The reclusive Rob (Nicolas Cage) is forced to return to society after his truffle-hunting pig is kidnapped.

By Richard Ades

Rob leads a quiet life in rural Oregon sharing a cabin and hunting for truffles with his foraging pig. Then, one night, someone breaks in and steals the pig. What will happen next is anybody’s guess.

That’s partly because Pig, the debut feature by Michael Sarnoski, stars Nicolas Cage as grizzled recluse Rob. Repeatedly spoofed by SNL for appearing in over-the-top flicks in which everything’s on fire and “all the dialogue is either whispered or screamed,” Cage has the reputation of being an explosion waiting to happen.

Sarnoski uses that image, along with the setup of a typical revenge film, to keep viewers in a state of anticipation. What will the hulking Rob do when faced with someone who stands between him and his beloved sow?

As it turns out, he never does quite what we expect him to do. Neither does the film as a whole, which may disappoint fans of the star’s more outrageous outings but should please those with subtler tastes.   

The beginning scenes set up Rob’s key relationships. Settling down for the night after a day of truffle hunting, he starts to play a birthday greeting tape-recorded by his deceased lover, Laurie, but finds it too painful to hear. “I’m OK,” he insists when his concerned pig tries to comfort him.

But the most important relationship, as well as the most problematic, is between Rob and Amir (Alex Wolff), the Camaro-driving entrepreneur who drops by every Thursday to deliver those valuable truffles to high-class eateries in nearby Portland. Rob spurns Amir’s attempts to show concern for his well-being, but he brusquely demands the younger man’s help after his beloved pet is kidnapped. Together, they set off for the city, where Rob reveals unexpected knowledge of the restaurant scene and Amir reveals his prickly relationship with the industry’s ruthless kingpin, Darius (Adam Arkin).

Not everything in the script (co-written by Sarnoski and Vanessa Block) is logical or even believable. Particularly jarring—like a holdover from one of Cage’s tackier flicks—is a fight club of sorts that caters to disgruntled restaurant employees. More satisfying are the satirical barbs aimed at pretentious elements of West Coast culture. An enjoyable example is Rob’s interrogation of a chef (David Knell) who concocts trendy “deconstructed” fare but would rather be running his own English-style pub.

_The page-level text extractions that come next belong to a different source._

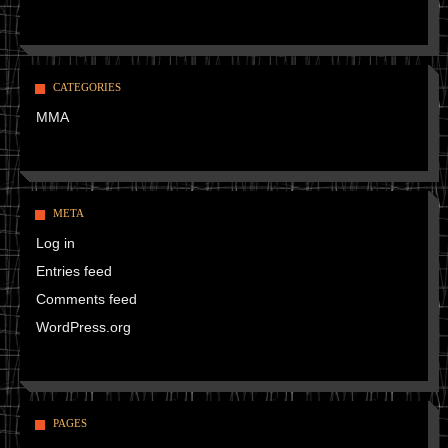
CATEGORIES
MMA
META
Log in
Entries feed
Comments feed
WordPress.org
PAGES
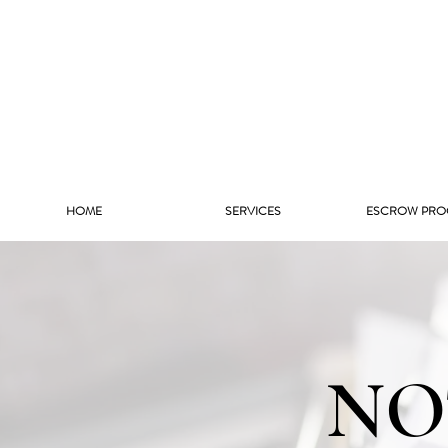
HOME
SERVICES
ESCROW PRO
NO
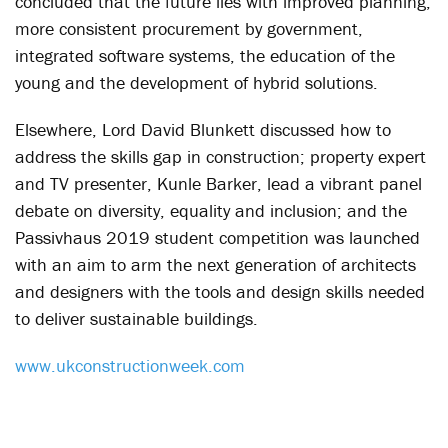
concluded that the future lies with improved planning,
more consistent procurement by government,
integrated software systems, the education of the
young and the development of hybrid solutions.
Elsewhere, Lord David Blunkett discussed how to
address the skills gap in construction; property expert
and TV presenter, Kunle Barker, lead a vibrant panel
debate on diversity, equality and inclusion; and the
Passivhaus 2019 student competition was launched
with an aim to arm the next generation of architects
and designers with the tools and design skills needed
to deliver sustainable buildings.
www.ukconstructionweek.com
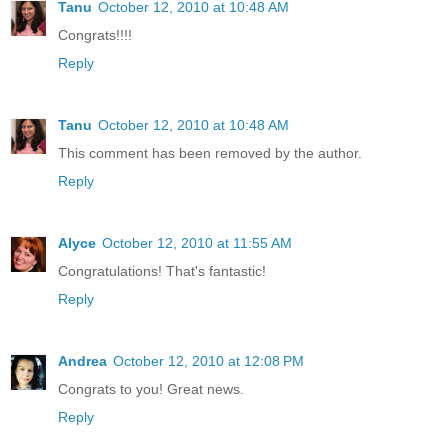
Tanu
October 12, 2010 at 10:48 AM
Congrats!!!!
Reply
Tanu
October 12, 2010 at 10:48 AM
This comment has been removed by the author.
Reply
Alyce
October 12, 2010 at 11:55 AM
Congratulations! That's fantastic!
Reply
Andrea
October 12, 2010 at 12:08 PM
Congrats to you! Great news.
Reply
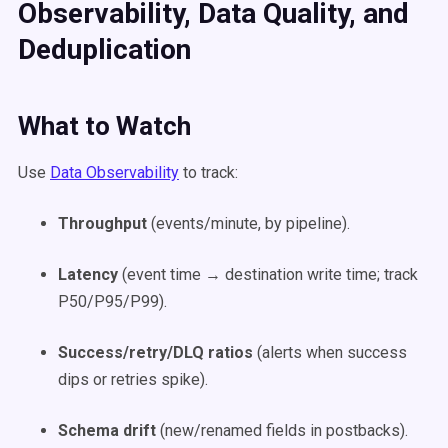
Observability, Data Quality, and
Deduplication
What to Watch
Use
Data Observability
to track:
Throughput
(events/minute, by pipeline).
Latency
(event time → destination write time; track
P50/P95/P99).
Success/retry/DLQ ratios
(alerts when success
dips or retries spike).
Schema drift
(new/renamed fields in postbacks).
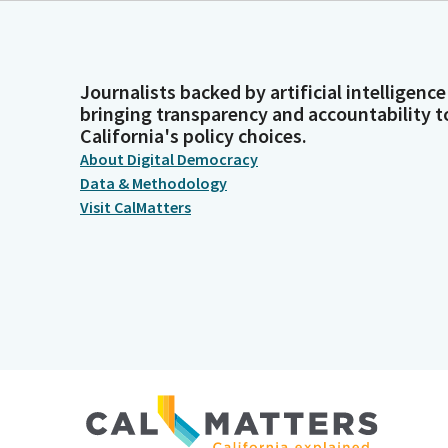
Journalists backed by artificial intelligence
bringing transparency and accountability t
California's policy choices.
About Digital Democracy
Data & Methodology
Visit CalMatters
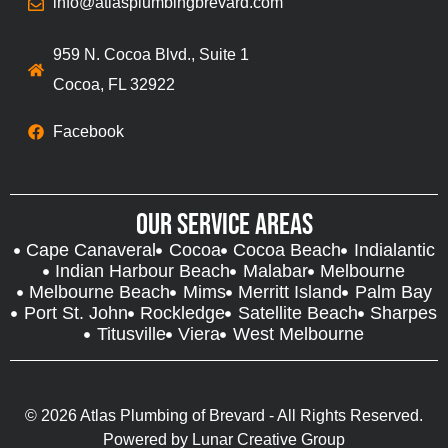
info@atlasplumbingbrevard.com
959 N. Cocoa Blvd., Suite 1
Cocoa, FL 32922
Facebook
Our Service Areas
Cape Canaveral
Cocoa
Cocoa Beach
Indialantic
Indian Harbour Beach
Malabar
Melbourne
Melbourne Beach
Mims
Merritt Island
Palm Bay
Port St. John
Rockledge
Satellite Beach
Sharpes
Titusville
Viera
West Melbourne
© 2026 Atlas Plumbing of Brevard - All Rights Reserved.
Powered by
Lunar Creative Group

Through it all, Cage effectively plays against what’s become his type as the quietly resolute Rob, while Wolff keeps us equally off-balance with his portrayal of the hot-tempered but stubbornly loyal Amir. Their chemistry helps to sell a psychological study that builds slowly and imparts crucial life lessons along the way.

Rating: 4 stars (out of 5)

Pig (rated R) can be viewed at select theaters and will be available from VOD outlets beginning Aug. 3.

Author: Richard Ades

Richard Ades was the arts editor of The Other Paper, a weekly news-and-entertainment publication, from 2008 until it was shut down on Jan. 31, 2013. He also served as TOP's theater critic throughout its 22-year existence.